Le patrimoine immobilier public représente l’un des principaux leviers dont disposent les autorités pour répondre durablement à la crise du logement.
Dans une ville où le foncier disponible se raréfie et où les prix de l’immobilier continuent d’exercer une forte pression sur les ménages, chaque immeuble public susceptible d’accueillir du logement social revêt une importance stratégique. Une fois vendus au secteur privé, ces biens échappent durablement à la maîtrise publique et réduisent les capacités futures de la Région à développer une offre de logements accessible. Si la Région devait ultérieurement reconstituer ce patrimoine pour répondre aux besoins en logements sociaux, elle serait contrainte de le racheter à un coût bien plus élevé.
Pour les associations requérantes, cette affaire soulève une question fondamentale : celle de l’utilisation du patrimoine public dans un contexte de crise du logement. Alors que la liste d’attente pour un logement social ne cesse de croître, les réserves foncières et immobilières publiques doivent être mobilisées pour renforcer l’offre de logements sociaux, conformément aux missions qui incombent aux pouvoirs publics en matière de droit au logement.
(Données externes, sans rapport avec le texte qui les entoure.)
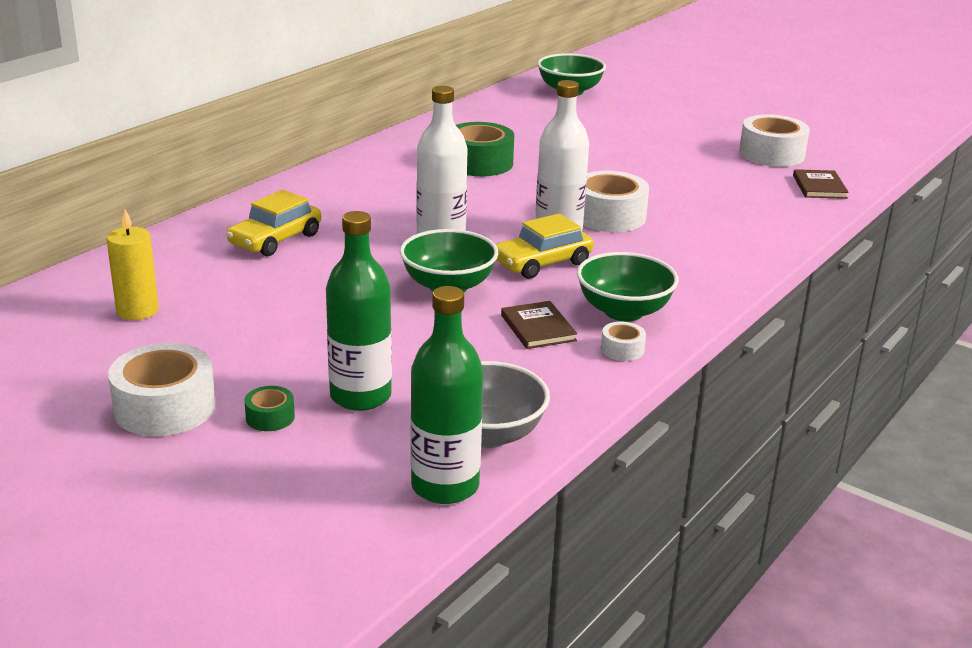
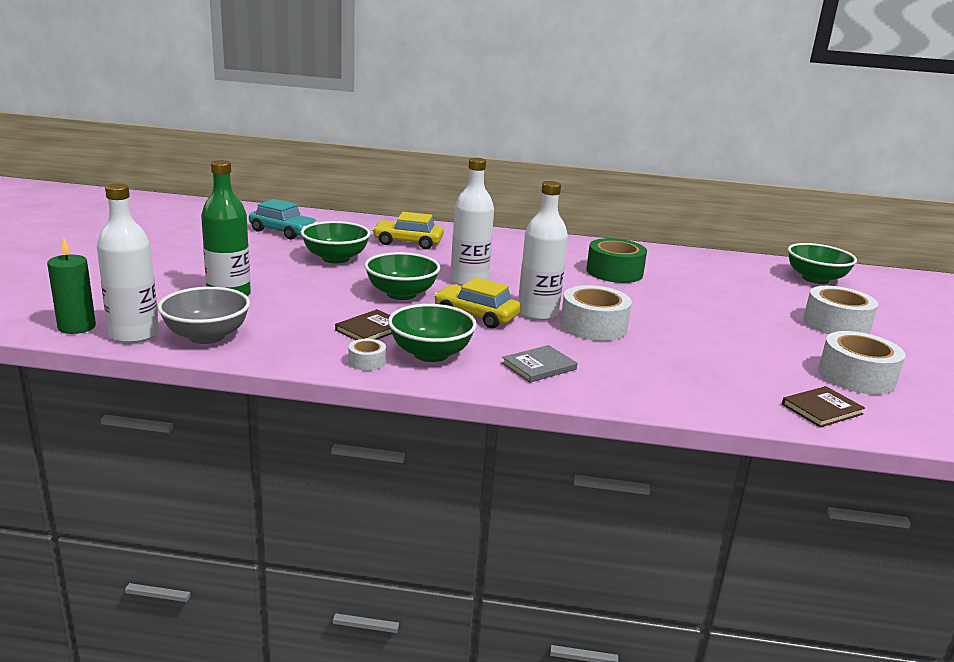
camera: 60 degrees right, 5 degrees down
yellow candle [106,210,159,320] -> turquoise car [249,199,317,240]
white tape [108,343,216,436] -> white tape moved to [803,286,878,335]
green tape [244,386,295,431] -> none
green bottle [411,286,483,504] -> white bottle [97,183,159,343]
none -> green candle [47,237,96,334]
none -> green bowl [301,221,370,264]
none -> grey book [502,345,577,383]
Au-delà du débat politique, les ventes annoncées soulèvent d’importantes questions juridiques. Le Code bruxellois du Logement confie à la SLRB une mission centrale de promotion du logement social et de participation à la politique régionale du logement. Les associations rappellent que les pouvoirs de la SLRB doivent être exercés conformément aux objectifs pour lesquels l’institution a été créée. Or, les procédures de vente actuellement mises en œuvre reposent essentiellement sur un critère de prix et ne prévoient aucune obligation claire imposant aux acquéreurs la réalisation de logements sociaux. Pour les associations, la vente de bâtiments acquis à des fins de logement public sans garanties quant à leur destination future apparaît difficilement conciliable avec les missions légales de la SLRB et avec l’obligation de développer une stratégie foncière au service du logement des Bruxellois.
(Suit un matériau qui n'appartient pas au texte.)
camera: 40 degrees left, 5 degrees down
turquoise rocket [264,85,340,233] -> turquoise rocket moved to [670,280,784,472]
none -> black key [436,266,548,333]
L’action en justice portée par les associations constitue une première étape dans une mobilisation plus large visant à défendre le patrimoine public et à garantir qu’il demeure au service de l’intérêt général. Face à l’aggravation de la crise du logement, nous estimons que les pouvoirs publics doivent renforcer leur capacité d’action plutôt que s’en dessaisir. Le patrimoine public doit être considéré comme un outil essentiel de la politique du logement et non comme une simple réserve d’actifs à vendre.
Le logement est un droit fondamental. Les biens publics doivent contribuer à le rendre effectif.